As institutional support increased Bitcoin’s traction, barriers to ownership simultaneously decreased, allowing more retail investors to enter the space. PayPal secured the ability to make Bitcoin, Ethereum, Bitcoin Cash and Litecoin available to accountholders, and they plan to do the same across their Venmo platform this year.
In the last three months, 10 million new digital wallets were created on; that’s more than the total wallets created in the 12 months prior. All this activity shows the boom is supported from multiple angles, and all eyes are fixed on Bitcoin. Naturally the question follows: where do we look next?

Following The Conversation

Deriving a valuation model for Bitcoin is almost impossible. Without similar models to look toward, there are things we just can’t know. But one of Bitcoin’s most promising use cases is tokenization. Tokenization—a cryptocurrency buzzword—refers to the process of turning things into digital assets. To do so, a digital contract system needs to be developed, secured, and shared. Blockchain’s ability to make tokenization transparent and secure has obvious applications across multiple industries, including fractional ownership, more accessible assets, a new method of wealth storage, and maybe a better language of economic trust.

When investors take interest in Bitcoin, they’re often taking interest in those kinds of questions. Can a tokenized economy become a reality? Will the user count continue to increase such that there are enough buyers to absorb new units? Is this five years, ten years, or fifty years away?

Volatility and uncertainty are baked into the Bitcoin model; maybe no one can answer these questions with full certainty. But as time goes on, we can continue to debate, make our predictions, place our bets, and watch things change on a day-to-day basis—that’s what makes it so hard for investors to look away.

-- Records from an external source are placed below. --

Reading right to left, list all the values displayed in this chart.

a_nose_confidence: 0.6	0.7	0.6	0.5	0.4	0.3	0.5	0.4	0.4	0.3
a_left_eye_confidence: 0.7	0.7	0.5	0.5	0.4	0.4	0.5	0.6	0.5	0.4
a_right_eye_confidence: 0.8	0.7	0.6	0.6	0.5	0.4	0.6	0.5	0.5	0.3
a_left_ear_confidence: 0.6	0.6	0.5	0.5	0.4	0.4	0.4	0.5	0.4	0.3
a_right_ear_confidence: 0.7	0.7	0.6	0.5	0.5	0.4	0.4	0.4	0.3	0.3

What This Means for Real Estate

In my recent conversation with Bar Mor, we touch on some of the above questions, and explore how Blockchain, Bitcoin, and the crypto-frenzy might impact the real estate sector, specifically the PropTech space. In both of our minds, it’s a question of when; Bar is estimating the bulk of the impact to be somewhere between five and ten years away.
Both of us are big believers in Blockchain and its applications in the real estate space. The concept of decentralization will make fragmented ownership more possible, boosting asset liquidity and investor participation.
Dealing with different property types and asset classes, a language of trust is essential to real estate activity; in this sense, Blockchain could be a great enabler.
Still, and for a couple reasons, I think the Blockchain transition is a few years away. A key take away from my conversation with Bar was this: digitization before tokenization. A sector that’s always been a few steps behind, real estate companies are still undergoing a digital transformation. Bar pointed out that before companies can take full advantage of tokenization, they need to centralize their fragmented data into one system of record. This is a necessary prerequisite; companies in the real estate sector need to digitize before they can employ the Blockchain technology as a means of trust and exchange.

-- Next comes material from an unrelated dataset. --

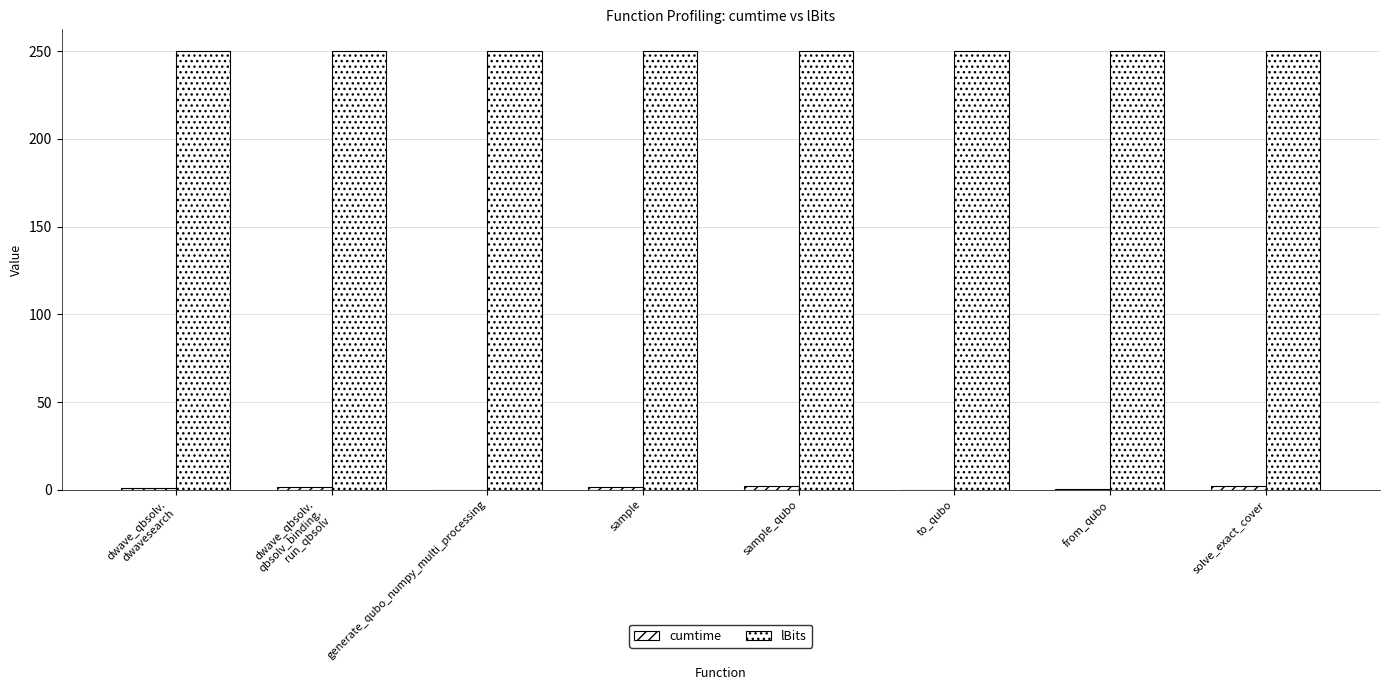

Are the bars grouped side by side (vs. stacked)?

Yes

I haven’t yet made an investment in a Blockchain focused PropTech company. I’ve taken great interest in the Blockchain infrastructure, and while all of the action is promising, it’s hard to know at this point it’s exact relation to the PropTech space. What I know to be true is that we’re all emerging from a watershed event.

We’ve shared a sort of global trauma over the course of the pandemic, and we’ve developed a bias against some of the systems we had in place that left us overly exposed or ill-prepared. New solutions are in-demand, and new habits are already setting in. On that list, I think cryptocurrencies rank highly, and I’m continuing to watch closely. A future that operates on the principles of cryptocurrency isn’t hard to imagine, and might not be too far away.